No more ships on the other side of that Gate. The thought nagged him, distracting him. Any distraction from his rising terror was welcome, and he prodded the thought, trying to figure out why his subconscious figured it was important. "Every ship they've got came through," he muttered. "They all came through here to fight us."
Sanjari said, "Pardon me, Sir?"
Hammett turned. "N-" He paused, the word "nothing" sticking in his throat. It's not nothing. He turned back to the window. "They're all here."
Silence from Sanjari.
He whirled. "Call the fleet." He gestured. "The EDF fleet. And Kaur. Tell them to follow us."
Her eyebrows went up, but she reached for her console.
Eddie stared at Hammett over one thick shoulder. "Follow us? Where are we going?"
"Through that Gate," Hammett said, pointing. "It's the only way out of here. We'll run through and blow it behind us."
Eddie wasted a precious second staring at Hammett, open-mouthed. Then he grabbed the throttle control. Hal worked the nav thrusters, swinging
the nose of the ship around as they surged into motion.

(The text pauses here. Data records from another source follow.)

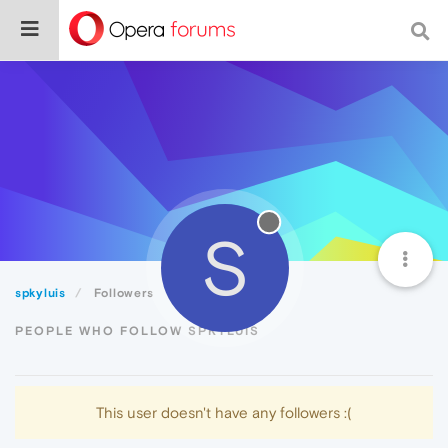
S
spkyluis
Followers
PEOPLE WHO FOLLOW SPKYLUIS
This user doesn't have any followers :(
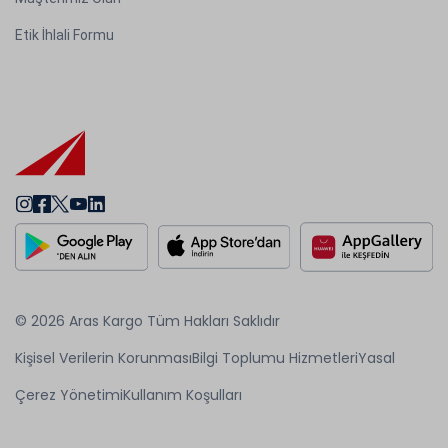
Etik İhlali Formu
© 2026 Aras Kargo Tüm Hakları Saklıdır
Kişisel Verilerin Korunması
Bilgi Toplumu Hizmetleri
Yasal
Çerez Yönetimi
Kullanım Koşulları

With no human ships in front of them the forward rail guns had a clear field of fire. The ship rushed the wall of Hive vessels, blasting one Hive ship to shreds in a single volley from the big guns. Smaller rail guns tore into other craft as the Theseus charged ahead. The sphere of Hive ships looked like a wall from this perspective, a wall that seemed to constrict as ships hurried to intercept the Theseus. Hal worked the nav thrusters, swinging the nose of the Theseus in a circle, and the rail guns thrummed. Alien ships blew apart, and then the Theseus sailed through the opening.

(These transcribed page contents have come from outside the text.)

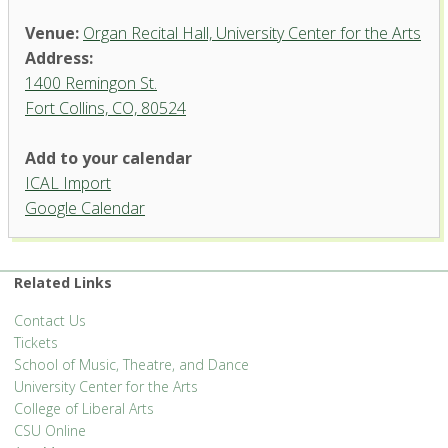
Venue:
Organ Recital Hall, University Center for the Arts
Address:
1400 Remingon St.
Fort Collins, CO, 80524
Add to your calendar
ICAL Import
Organ Recital Hall, University
Google Calendar
Center for the Arts
1400 Remingon St. - Fort Collins
'.__('Events', 'events-manager').'
Related Links
Contact Us
Tickets
School of Music, Theatre, and Dance
University Center for the Arts
College of Liberal Arts
CSU Online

Hammett threw a quick glance over his shoulder. The Tomahawk was right behind, close enough to pose a collision hazard, slightly above the Theseus to keep her out of line with the aft rail guns. The remains of the EDF fleet were rushing to follow, even as the sphere of Hive ships collapsed inward.
Hal let out a whoop, and Hammett turned back to the forward window. The cluster of alien ships guarding the Gate was hurrying forward to meet the Theseus, and the powerful forward rail guns were wreaking terrible carnage. The space in front of the Theseus turned to a glittering cloud of metal, spent rail gun rounds tumbling through a storm of shrapnel from destroyed Hive ships.
A chunk of debris thumped against the forward window, making Hammett flinch. Then they were through, and there was nothing between the Theseus and the alien Gate.
It looked nothing like the Gates humanity had built. Instead of a uniform circle of steel, he saw a giant rigid triangle, hundreds of meters on a side. At each point of the triangle a thick metal pyramid loomed, the size of a small house. Pale emerald light glowed from the seams where the faces of the pyramids met.
Would it work like a human-built Gate? Would it allow a ship to pass through from this side?
There was only one way to find out.
The nose of the Theseus swung around, and Eddie took a last frightened glance over his shoulder. Hammett gave him a curt nod, and Eddie pulled hard on the throttle lever.
The Theseus had quite a lot of lateral velocity, and for a terrible moment Hammett was sure they would smash into the side of the Gate, or miss it completely. Eddie knew exactly what he was doing, however. As the Theseus gained speed the Gate surged toward them, almost edge-on. It seemed to rotate as they neared and their lateral movement brought them closer to a perpendicular line. The Theseus was pointing straight at the center of the Gate as they finally shot through.